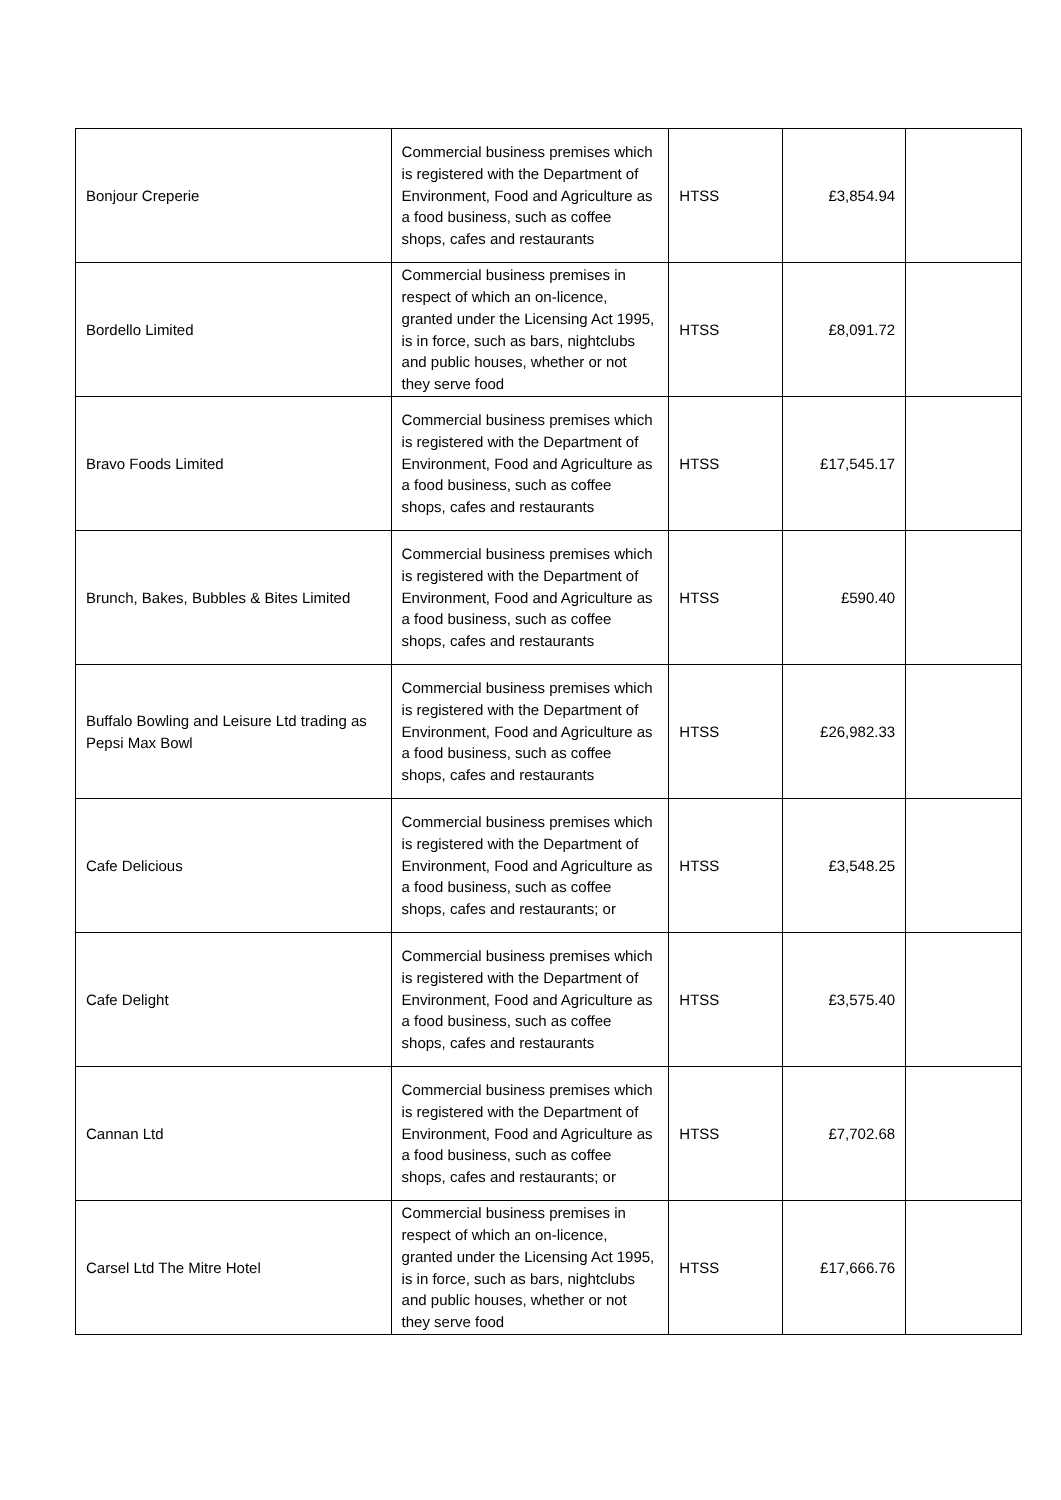| Bonjour Creperie | Commercial business premises which is registered with the Department of Environment, Food and Agriculture as a food business, such as coffee shops, cafes and restaurants | HTSS | £3,854.94 | |
| Bordello Limited | Commercial business premises in respect of which an on-licence, granted under the Licensing Act 1995, is in force, such as bars, nightclubs and public houses, whether or not they serve food | HTSS | £8,091.72 | |
| Bravo Foods Limited | Commercial business premises which is registered with the Department of Environment, Food and Agriculture as a food business, such as coffee shops, cafes and restaurants | HTSS | £17,545.17 | |
| Brunch, Bakes, Bubbles & Bites Limited | Commercial business premises which is registered with the Department of Environment, Food and Agriculture as a food business, such as coffee shops, cafes and restaurants | HTSS | £590.40 | |
| Buffalo Bowling and Leisure Ltd trading as Pepsi Max Bowl | Commercial business premises which is registered with the Department of Environment, Food and Agriculture as a food business, such as coffee shops, cafes and restaurants | HTSS | £26,982.33 | |
| Cafe Delicious | Commercial business premises which is registered with the Department of Environment, Food and Agriculture as a food business, such as coffee shops, cafes and restaurants; or | HTSS | £3,548.25 | |
| Cafe Delight | Commercial business premises which is registered with the Department of Environment, Food and Agriculture as a food business, such as coffee shops, cafes and restaurants | HTSS | £3,575.40 | |
| Cannan Ltd | Commercial business premises which is registered with the Department of Environment, Food and Agriculture as a food business, such as coffee shops, cafes and restaurants; or | HTSS | £7,702.68 | |
| Carsel Ltd The Mitre Hotel | Commercial business premises in respect of which an on-licence, granted under the Licensing Act 1995, is in force, such as bars, nightclubs and public houses, whether or not they serve food | HTSS | £17,666.76 | |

● ● ●

## Activity
Your answer must be an exact copy of the records, with no pictures in it.

## Solution below
| Bonjour Creperie | Commercial business premises which is registered with the Department of Environment, Food and Agriculture as a food business, such as coffee shops, cafes and restaurants | HTSS | £3,854.94 | |
| Bordello Limited | Commercial business premises in respect of which an on-licence, granted under the Licensing Act 1995, is in force, such as bars, nightclubs and public houses, whether or not they serve food | HTSS | £8,091.72 | |
| Bravo Foods Limited | Commercial business premises which is registered with the Department of Environment, Food and Agriculture as a food business, such as coffee shops, cafes and restaurants | HTSS | £17,545.17 | |
| Brunch, Bakes, Bubbles & Bites Limited | Commercial business premises which is registered with the Department of Environment, Food and Agriculture as a food business, such as coffee shops, cafes and restaurants | HTSS | £590.40 | |
| Buffalo Bowling and Leisure Ltd trading as Pepsi Max Bowl | Commercial business premises which is registered with the Department of Environment, Food and Agriculture as a food business, such as coffee shops, cafes and restaurants | HTSS | £26,982.33 | |
| Cafe Delicious | Commercial business premises which is registered with the Department of Environment, Food and Agriculture as a food business, such as coffee shops, cafes and restaurants; or | HTSS | £3,548.25 | |
| Cafe Delight | Commercial business premises which is registered with the Department of Environment, Food and Agriculture as a food business, such as coffee shops, cafes and restaurants | HTSS | £3,575.40 | |
| Cannan Ltd | Commercial business premises which is registered with the Department of Environment, Food and Agriculture as a food business, such as coffee shops, cafes and restaurants; or | HTSS | £7,702.68 | |
| Carsel Ltd The Mitre Hotel | Commercial business premises in respect of which an on-licence, granted under the Licensing Act 1995, is in force, such as bars, nightclubs and public houses, whether or not they serve food | HTSS | £17,666.76 | |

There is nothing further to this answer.